The Great Gatsby (2013)
Like several of these films, this is more of a general summer-season picture than an Independence Day-specific film, but the riotous Roaring ‘20s parties held by the shadowy rich man Jay Gatsby (Leonardo DiCaprio) sure bring to mind the season’s biggest holiday – never moreso than when Gatsby is first introduced via Gershwin and, yes, fireworks, with a DiCaprio raised glass and to-the-camera grin that contributes to his strange status as the most meme-able superstar in the world. This version of F. Scott Fitzgerald’s Great American Novel may be helmed by Aussie Baz Luhrmann, but the perfectly cast DiCaprio bringing to life Gatsby’s arrested-development intensity assures that the adaptation still feels plenty American, and perfect viewing for a holiday that brings equally to mind the country’s great promise and folly.
In the Heights (2021)
Technically, the fireworks in the Lin-Manuel Miranda/Jon M. Chu musical In the Heights don’t go off to celebrate the Fourth of July; they’re set off during a city-wide New York blackout to help light residents of Washington Heights find their way home in the dark.
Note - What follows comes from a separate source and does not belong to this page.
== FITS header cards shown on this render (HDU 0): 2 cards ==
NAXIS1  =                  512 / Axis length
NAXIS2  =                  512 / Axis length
But the combination of the light show and the setting on the “hottest day of the summer” makes this feel like a particularly apt Independence Day pick. (One quibble: Everyone complains about the heat, but the washed-out cinematography in this film version of the Broadway hit makes the city look overcast, as if the temperature is barely cresting 73 degrees.) Moreover, the reconfigured film version places the showstopping number "Paciencia y Fe" closer to that blackout-and-fireworks action, turning the immigrant-experience story of Abuela Claudia (Olga Merediz) into the movie’s centerpiece, a terrifically staged number very much in conversation with “America” from West Side Story (the brilliant remake of which came out the very same year).